*To do:* Render as a numbered list the lines in the rows below, starting at the line that contains "FITS header cards" and ending at the line that contains "data axis 2", with both of those lines included. Omit any blank lines.

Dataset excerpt
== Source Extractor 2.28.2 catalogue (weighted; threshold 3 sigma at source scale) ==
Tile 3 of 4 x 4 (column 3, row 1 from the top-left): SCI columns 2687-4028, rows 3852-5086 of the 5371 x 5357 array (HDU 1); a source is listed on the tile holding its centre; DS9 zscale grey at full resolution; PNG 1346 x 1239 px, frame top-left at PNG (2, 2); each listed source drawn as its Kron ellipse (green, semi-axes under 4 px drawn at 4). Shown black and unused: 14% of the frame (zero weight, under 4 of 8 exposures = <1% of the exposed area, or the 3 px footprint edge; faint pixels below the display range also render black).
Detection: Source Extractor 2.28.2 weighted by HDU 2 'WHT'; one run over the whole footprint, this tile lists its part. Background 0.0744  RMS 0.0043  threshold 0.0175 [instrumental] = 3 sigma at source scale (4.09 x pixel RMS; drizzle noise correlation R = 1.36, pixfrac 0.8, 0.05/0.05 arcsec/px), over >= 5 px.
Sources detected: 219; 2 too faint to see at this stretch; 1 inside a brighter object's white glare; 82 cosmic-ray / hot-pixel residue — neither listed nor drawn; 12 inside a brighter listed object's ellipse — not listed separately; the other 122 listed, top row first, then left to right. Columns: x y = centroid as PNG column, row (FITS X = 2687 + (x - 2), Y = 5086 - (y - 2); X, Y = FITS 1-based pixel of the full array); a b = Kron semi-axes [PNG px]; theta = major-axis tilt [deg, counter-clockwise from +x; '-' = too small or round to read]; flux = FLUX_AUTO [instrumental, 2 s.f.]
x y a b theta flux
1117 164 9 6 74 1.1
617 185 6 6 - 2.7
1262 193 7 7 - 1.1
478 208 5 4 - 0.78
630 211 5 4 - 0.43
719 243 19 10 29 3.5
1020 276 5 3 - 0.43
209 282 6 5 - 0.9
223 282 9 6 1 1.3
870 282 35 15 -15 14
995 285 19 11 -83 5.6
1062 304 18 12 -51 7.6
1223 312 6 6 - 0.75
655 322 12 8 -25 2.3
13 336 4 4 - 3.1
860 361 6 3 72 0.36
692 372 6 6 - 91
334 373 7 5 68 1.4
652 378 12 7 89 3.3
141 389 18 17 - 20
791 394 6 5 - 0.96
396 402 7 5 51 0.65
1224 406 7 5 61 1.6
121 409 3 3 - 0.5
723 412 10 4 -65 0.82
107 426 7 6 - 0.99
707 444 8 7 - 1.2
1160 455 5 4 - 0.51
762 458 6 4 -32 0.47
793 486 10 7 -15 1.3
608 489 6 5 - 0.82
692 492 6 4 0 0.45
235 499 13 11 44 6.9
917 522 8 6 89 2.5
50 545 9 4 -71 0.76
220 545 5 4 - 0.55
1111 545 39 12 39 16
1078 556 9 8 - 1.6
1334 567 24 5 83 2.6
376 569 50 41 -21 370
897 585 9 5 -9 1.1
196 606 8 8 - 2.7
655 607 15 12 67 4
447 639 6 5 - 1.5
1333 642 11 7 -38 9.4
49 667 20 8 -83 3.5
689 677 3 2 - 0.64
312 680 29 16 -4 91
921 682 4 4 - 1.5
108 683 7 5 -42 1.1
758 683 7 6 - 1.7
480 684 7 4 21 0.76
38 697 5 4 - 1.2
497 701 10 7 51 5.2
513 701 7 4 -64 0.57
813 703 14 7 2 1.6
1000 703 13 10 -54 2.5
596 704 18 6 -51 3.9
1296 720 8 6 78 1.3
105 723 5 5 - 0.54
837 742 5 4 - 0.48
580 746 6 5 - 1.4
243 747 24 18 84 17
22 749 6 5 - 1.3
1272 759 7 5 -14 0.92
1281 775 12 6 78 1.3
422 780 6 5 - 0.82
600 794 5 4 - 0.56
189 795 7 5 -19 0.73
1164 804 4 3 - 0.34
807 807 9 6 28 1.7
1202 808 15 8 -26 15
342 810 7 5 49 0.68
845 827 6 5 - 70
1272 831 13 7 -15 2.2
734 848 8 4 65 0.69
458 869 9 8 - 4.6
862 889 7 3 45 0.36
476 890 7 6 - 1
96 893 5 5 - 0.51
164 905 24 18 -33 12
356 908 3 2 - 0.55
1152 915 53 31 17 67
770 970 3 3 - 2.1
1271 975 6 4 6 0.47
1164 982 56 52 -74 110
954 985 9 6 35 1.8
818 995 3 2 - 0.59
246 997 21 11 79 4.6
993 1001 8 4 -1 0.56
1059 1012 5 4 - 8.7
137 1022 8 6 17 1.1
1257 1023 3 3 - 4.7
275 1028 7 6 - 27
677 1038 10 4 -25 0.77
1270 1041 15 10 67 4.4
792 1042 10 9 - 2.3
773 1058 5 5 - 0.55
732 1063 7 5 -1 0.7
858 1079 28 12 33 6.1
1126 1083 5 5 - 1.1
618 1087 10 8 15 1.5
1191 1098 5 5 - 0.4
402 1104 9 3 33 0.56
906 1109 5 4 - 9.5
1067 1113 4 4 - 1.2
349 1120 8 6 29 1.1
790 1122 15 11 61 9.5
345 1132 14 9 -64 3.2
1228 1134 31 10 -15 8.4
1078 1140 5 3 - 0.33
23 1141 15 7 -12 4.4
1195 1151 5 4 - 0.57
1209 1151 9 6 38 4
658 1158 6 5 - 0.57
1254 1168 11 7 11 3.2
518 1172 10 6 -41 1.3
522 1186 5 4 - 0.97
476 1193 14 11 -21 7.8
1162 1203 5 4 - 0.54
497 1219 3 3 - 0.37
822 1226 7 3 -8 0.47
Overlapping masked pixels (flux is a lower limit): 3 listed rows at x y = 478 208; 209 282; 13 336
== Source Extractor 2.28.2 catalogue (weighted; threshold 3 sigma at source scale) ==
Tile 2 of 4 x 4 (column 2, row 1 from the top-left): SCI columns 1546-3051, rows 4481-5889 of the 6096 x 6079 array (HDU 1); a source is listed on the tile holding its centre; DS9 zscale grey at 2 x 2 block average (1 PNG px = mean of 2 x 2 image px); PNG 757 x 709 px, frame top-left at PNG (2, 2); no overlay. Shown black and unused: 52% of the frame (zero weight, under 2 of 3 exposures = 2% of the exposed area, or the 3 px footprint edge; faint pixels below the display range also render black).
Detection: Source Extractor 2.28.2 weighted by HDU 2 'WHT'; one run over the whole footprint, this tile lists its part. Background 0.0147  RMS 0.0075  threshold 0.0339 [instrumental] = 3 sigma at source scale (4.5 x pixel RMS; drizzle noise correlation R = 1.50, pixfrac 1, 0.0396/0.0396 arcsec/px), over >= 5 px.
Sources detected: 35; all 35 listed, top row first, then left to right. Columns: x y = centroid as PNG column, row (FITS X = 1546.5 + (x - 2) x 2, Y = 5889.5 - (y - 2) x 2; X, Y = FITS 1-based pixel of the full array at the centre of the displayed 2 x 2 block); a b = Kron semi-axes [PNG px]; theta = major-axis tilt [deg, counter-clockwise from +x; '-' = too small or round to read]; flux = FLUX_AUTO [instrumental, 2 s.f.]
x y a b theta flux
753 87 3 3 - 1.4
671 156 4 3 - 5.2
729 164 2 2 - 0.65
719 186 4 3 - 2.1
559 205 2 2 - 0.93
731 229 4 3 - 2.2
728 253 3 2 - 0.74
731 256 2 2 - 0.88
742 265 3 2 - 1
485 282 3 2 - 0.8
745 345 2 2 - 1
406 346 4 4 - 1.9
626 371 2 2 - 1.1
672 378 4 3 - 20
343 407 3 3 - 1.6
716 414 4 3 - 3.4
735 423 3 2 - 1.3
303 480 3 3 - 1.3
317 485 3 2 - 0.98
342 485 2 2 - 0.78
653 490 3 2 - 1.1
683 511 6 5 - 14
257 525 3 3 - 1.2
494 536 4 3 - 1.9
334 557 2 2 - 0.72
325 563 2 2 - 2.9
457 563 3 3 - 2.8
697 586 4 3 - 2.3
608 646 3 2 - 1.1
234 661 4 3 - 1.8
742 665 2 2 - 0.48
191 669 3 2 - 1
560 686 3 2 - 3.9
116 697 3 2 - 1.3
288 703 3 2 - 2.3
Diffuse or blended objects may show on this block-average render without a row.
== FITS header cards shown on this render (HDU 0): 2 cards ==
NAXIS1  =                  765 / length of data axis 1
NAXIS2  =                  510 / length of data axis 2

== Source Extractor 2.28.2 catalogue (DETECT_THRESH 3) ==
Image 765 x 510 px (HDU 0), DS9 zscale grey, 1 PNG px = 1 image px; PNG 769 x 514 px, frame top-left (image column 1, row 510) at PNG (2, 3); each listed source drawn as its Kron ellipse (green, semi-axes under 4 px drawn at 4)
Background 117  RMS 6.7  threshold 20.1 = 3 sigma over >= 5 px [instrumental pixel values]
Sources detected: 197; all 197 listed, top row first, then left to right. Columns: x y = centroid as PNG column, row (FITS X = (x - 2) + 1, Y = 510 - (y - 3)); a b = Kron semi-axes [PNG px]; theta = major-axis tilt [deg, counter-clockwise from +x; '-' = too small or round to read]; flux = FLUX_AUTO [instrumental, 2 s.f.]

*Result:*
1. == FITS header cards shown on this render (HDU 0): 2 cards ==
2. NAXIS1  =                  765 / length of data axis 1
3. NAXIS2  =                  510 / length of data axis 2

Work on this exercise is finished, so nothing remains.